**Task objective**
Edit the material from the line containing "Annotation spec: after" through the line containing "-0.001216, 0.511440, 0.148949]]", inclusive, so that "Precision" takes the place of "Decimals". Keep everything else unchanged, and return only those lines.

**Data for the task**
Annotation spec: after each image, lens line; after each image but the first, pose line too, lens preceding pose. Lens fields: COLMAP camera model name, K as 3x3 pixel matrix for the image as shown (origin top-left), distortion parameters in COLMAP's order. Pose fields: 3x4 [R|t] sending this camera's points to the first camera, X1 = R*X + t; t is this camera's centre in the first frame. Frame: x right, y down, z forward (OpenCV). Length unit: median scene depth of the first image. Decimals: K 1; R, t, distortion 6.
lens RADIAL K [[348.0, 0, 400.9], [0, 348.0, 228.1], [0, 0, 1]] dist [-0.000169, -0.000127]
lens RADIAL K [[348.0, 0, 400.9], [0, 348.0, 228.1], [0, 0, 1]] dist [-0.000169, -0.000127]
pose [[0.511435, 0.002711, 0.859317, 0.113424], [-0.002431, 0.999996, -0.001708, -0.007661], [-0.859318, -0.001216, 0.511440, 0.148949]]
==
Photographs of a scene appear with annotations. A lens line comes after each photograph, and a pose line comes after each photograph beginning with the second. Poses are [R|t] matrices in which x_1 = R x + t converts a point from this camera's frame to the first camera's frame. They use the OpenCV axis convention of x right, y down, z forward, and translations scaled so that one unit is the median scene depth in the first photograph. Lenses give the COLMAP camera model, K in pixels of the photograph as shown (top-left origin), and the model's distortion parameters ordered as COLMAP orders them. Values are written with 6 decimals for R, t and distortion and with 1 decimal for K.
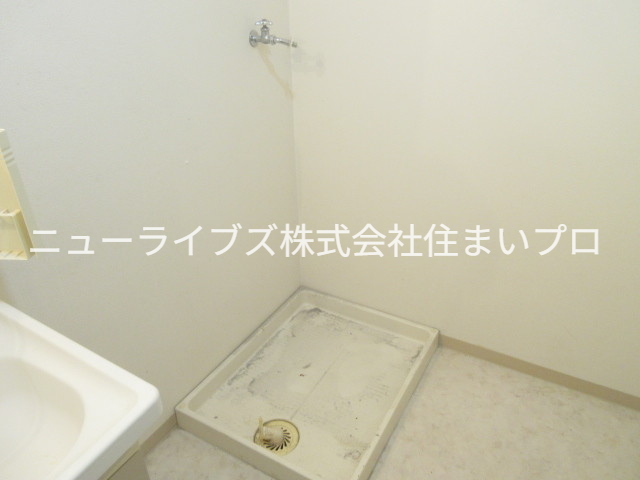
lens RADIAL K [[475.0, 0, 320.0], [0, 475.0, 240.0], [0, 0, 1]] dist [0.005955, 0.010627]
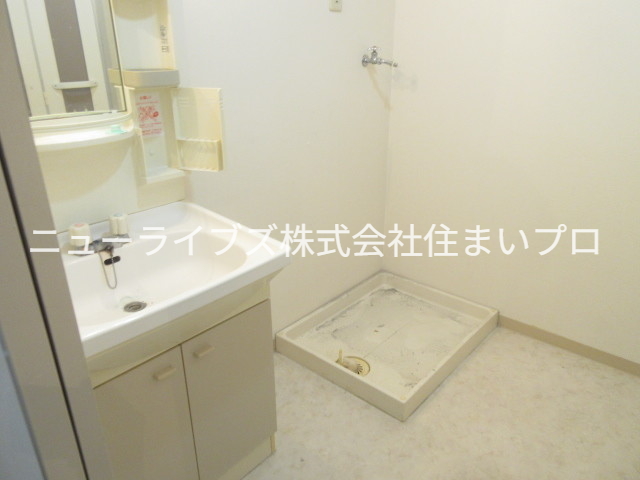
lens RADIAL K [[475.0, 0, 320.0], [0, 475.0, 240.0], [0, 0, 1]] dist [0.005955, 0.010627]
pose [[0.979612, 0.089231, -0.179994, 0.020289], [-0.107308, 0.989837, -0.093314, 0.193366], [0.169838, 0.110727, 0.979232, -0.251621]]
...
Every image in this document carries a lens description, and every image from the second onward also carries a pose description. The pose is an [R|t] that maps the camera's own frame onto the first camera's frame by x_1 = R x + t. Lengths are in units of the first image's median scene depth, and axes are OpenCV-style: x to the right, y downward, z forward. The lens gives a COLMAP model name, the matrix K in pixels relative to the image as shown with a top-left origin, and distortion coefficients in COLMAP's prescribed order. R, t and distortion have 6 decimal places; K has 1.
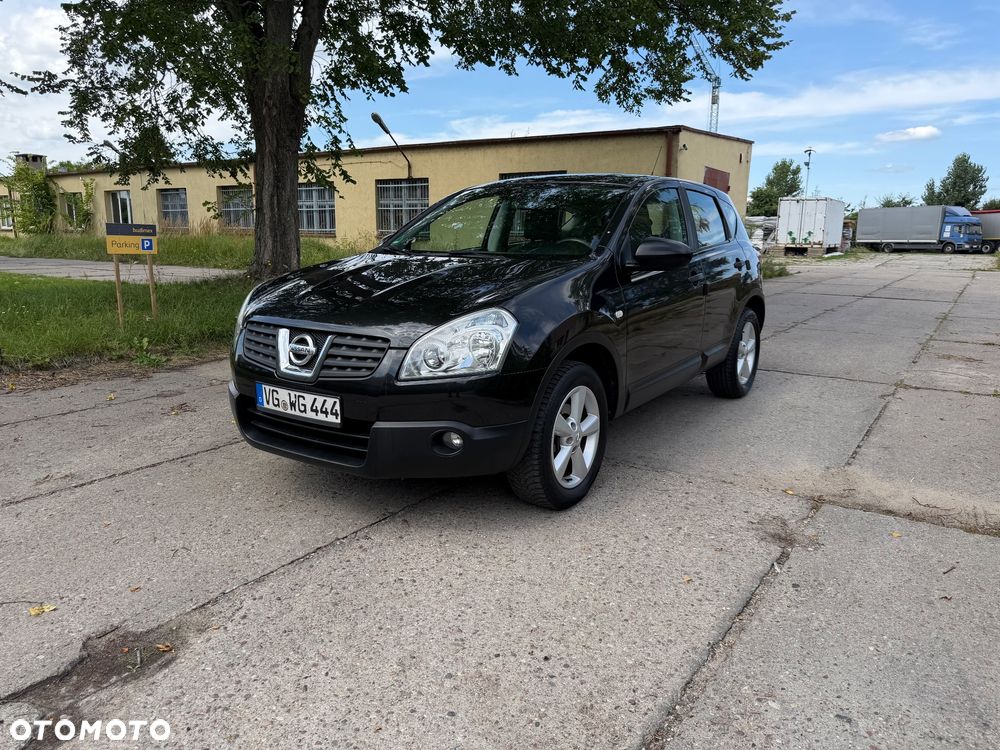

**Task output**
Annotation spec: after each image, lens line; after each image but the first, pose line too, lens preceding pose. Lens fields: COLMAP camera model name, K as 3x3 pixel matrix for the image as shown (origin top-left), distortion parameters in COLMAP's order. Pose fields: 3x4 [R|t] sending this camera's points to the first camera, X1 = R*X + t; t is this camera's centre in the first frame. Frame: x right, y down, z forward (OpenCV). Length unit: median scene depth of the first image. Precision: K 1; R, t, distortion 6.
lens RADIAL K [[348.0, 0, 400.9], [0, 348.0, 228.1], [0, 0, 1]] dist [-0.000169, -0.000127]
lens RADIAL K [[348.0, 0, 400.9], [0, 348.0, 228.1], [0, 0, 1]] dist [-0.000169, -0.000127]
pose [[0.511435, 0.002711, 0.859317, 0.113424], [-0.002431, 0.999996, -0.001708, -0.007661], [-0.859318, -0.001216, 0.511440, 0.148949]]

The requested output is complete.